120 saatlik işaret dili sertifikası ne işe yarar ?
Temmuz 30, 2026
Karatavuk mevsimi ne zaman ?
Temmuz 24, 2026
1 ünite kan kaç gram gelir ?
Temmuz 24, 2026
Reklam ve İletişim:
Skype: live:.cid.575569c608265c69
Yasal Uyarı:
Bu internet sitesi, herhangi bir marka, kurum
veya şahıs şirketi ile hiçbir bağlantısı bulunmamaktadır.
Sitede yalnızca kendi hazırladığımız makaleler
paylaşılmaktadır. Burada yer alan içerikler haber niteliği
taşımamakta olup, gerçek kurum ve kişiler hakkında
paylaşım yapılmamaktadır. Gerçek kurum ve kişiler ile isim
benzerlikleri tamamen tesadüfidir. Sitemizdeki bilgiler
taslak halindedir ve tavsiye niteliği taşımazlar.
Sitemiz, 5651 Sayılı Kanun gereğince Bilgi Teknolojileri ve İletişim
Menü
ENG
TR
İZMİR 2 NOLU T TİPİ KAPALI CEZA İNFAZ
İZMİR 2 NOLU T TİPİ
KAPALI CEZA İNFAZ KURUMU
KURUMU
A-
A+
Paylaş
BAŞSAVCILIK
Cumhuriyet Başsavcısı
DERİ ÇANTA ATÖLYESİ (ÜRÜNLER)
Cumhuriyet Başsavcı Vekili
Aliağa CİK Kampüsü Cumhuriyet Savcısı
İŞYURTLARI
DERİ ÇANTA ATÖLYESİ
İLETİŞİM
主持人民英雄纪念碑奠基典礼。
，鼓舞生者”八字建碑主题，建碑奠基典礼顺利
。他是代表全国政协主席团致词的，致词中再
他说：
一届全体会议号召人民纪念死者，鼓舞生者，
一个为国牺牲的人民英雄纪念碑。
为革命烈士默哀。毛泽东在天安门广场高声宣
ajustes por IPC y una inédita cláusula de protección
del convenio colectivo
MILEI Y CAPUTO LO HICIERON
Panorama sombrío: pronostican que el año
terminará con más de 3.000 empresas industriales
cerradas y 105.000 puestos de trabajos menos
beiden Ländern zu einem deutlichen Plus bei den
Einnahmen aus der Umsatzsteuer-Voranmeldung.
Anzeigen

_What is being asked_
Each entry above is to be transcribed without alteration.

_Solution to the exercise_
120 saatlik işaret dili sertifikası ne işe yarar ?
Temmuz 30, 2026
Karatavuk mevsimi ne zaman ?
Temmuz 24, 2026
1 ünite kan kaç gram gelir ?
Temmuz 24, 2026
Reklam ve İletişim:
Skype: live:.cid.575569c608265c69
Yasal Uyarı:
Bu internet sitesi, herhangi bir marka, kurum
veya şahıs şirketi ile hiçbir bağlantısı bulunmamaktadır.
Sitede yalnızca kendi hazırladığımız makaleler
paylaşılmaktadır. Burada yer alan içerikler haber niteliği
taşımamakta olup, gerçek kurum ve kişiler hakkında
paylaşım yapılmamaktadır. Gerçek kurum ve kişiler ile isim
benzerlikleri tamamen tesadüfidir. Sitemizdeki bilgiler
taslak halindedir ve tavsiye niteliği taşımazlar.
Sitemiz, 5651 Sayılı Kanun gereğince Bilgi Teknolojileri ve İletişim
Menü
ENG
TR
İZMİR 2 NOLU T TİPİ KAPALI CEZA İNFAZ
İZMİR 2 NOLU T TİPİ
KAPALI CEZA İNFAZ KURUMU
KURUMU
A-
A+
Paylaş
BAŞSAVCILIK
Cumhuriyet Başsavcısı
DERİ ÇANTA ATÖLYESİ (ÜRÜNLER)
Cumhuriyet Başsavcı Vekili
Aliağa CİK Kampüsü Cumhuriyet Savcısı
İŞYURTLARI
DERİ ÇANTA ATÖLYESİ
İLETİŞİM
主持人民英雄纪念碑奠基典礼。
，鼓舞生者”八字建碑主题，建碑奠基典礼顺利
。他是代表全国政协主席团致词的，致词中再
他说：
一届全体会议号召人民纪念死者，鼓舞生者，
一个为国牺牲的人民英雄纪念碑。
为革命烈士默哀。毛泽东在天安门广场高声宣
ajustes por IPC y una inédita cláusula de protección
del convenio colectivo
MILEI Y CAPUTO LO HICIERON
Panorama sombrío: pronostican que el año
terminará con más de 3.000 empresas industriales
cerradas y 105.000 puestos de trabajos menos
beiden Ländern zu einem deutlichen Plus bei den
Einnahmen aus der Umsatzsteuer-Voranmeldung.
Anzeigen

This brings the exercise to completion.